Abstract

Abstract Purpose This chapter critically analyzes the outcomes of a legal reform enacted in Bali to address unintended consequences of a World Bank policy that undermined women’s economic, legal, and human rights. Design/methodology/approach This qualitative exploratory inquiry employs ethnographic data including participant observations and 18 interviews conducted in Denpasar, Bali. Findings The analysis suggests that policy measures intended to empower women which fail to address the influence of gender in the formation and functioning of social institutions reinforce conceptualizations of gender that constrain women’s autonomy and reify patriarchal sociocultural institutions. Research implications Conceptualizations of gender in post-conflict research have lagged behind the richness of theories pertaining to gender as a social structure.
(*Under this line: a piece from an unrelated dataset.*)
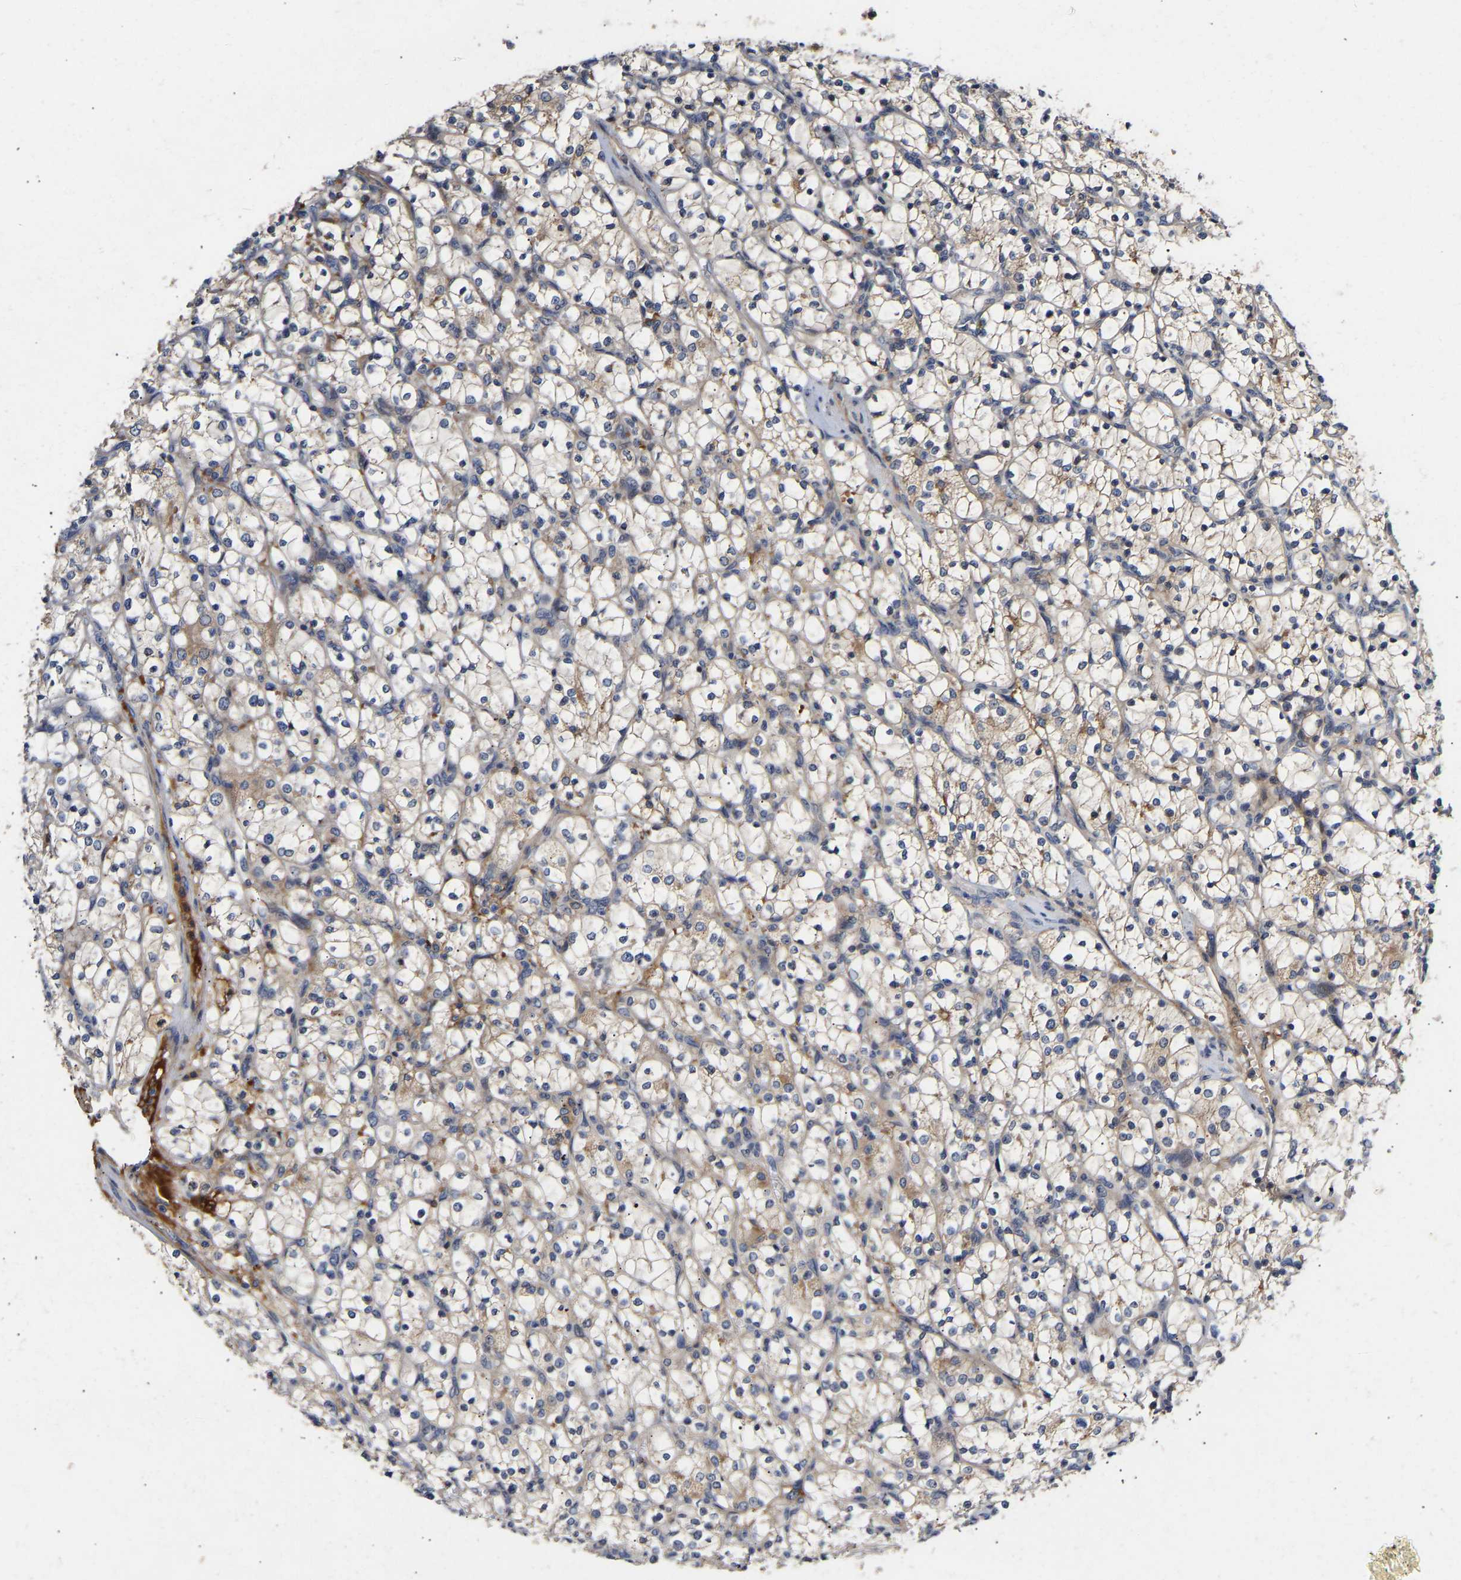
{"staining": {"intensity": "weak", "quantity": "<25%", "location": "cytoplasmic/membranous"}, "tissue": "renal cancer", "cell_type": "Tumor cells", "image_type": "cancer", "snomed": [{"axis": "morphology", "description": "Adenocarcinoma, NOS"}, {"axis": "topography", "description": "Kidney"}], "caption": "Immunohistochemistry micrograph of neoplastic tissue: renal cancer stained with DAB (3,3'-diaminobenzidine) displays no significant protein staining in tumor cells.", "gene": "KASH5", "patient": {"sex": "female", "age": 69}}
Incorporating analyses of gender ideologies into the research phase of policy development will bridge this gap between theory and application. Practical and social implications Calls for women’s empowerment in the wake of the collapse of central governance structures, such as in the Arab Spring, must be accompanied by attention of feminist researchers and activists ensuring that policy measures intended to address barriers to women’s equality move beyond conceptions of empowerment that privilege economic capital. Dominant frameworks employed by microcredit programs and legal reformers emphasizing economic independence without attending to structural causes of women’s marginalization run the ironic risk of more deeply entrenching harmful social institutions. Originality This project allows women’s voices to reciprocally transform social theories and practices, contributing to understandings of the influence of gender in legal reform efforts and gender as a social structure.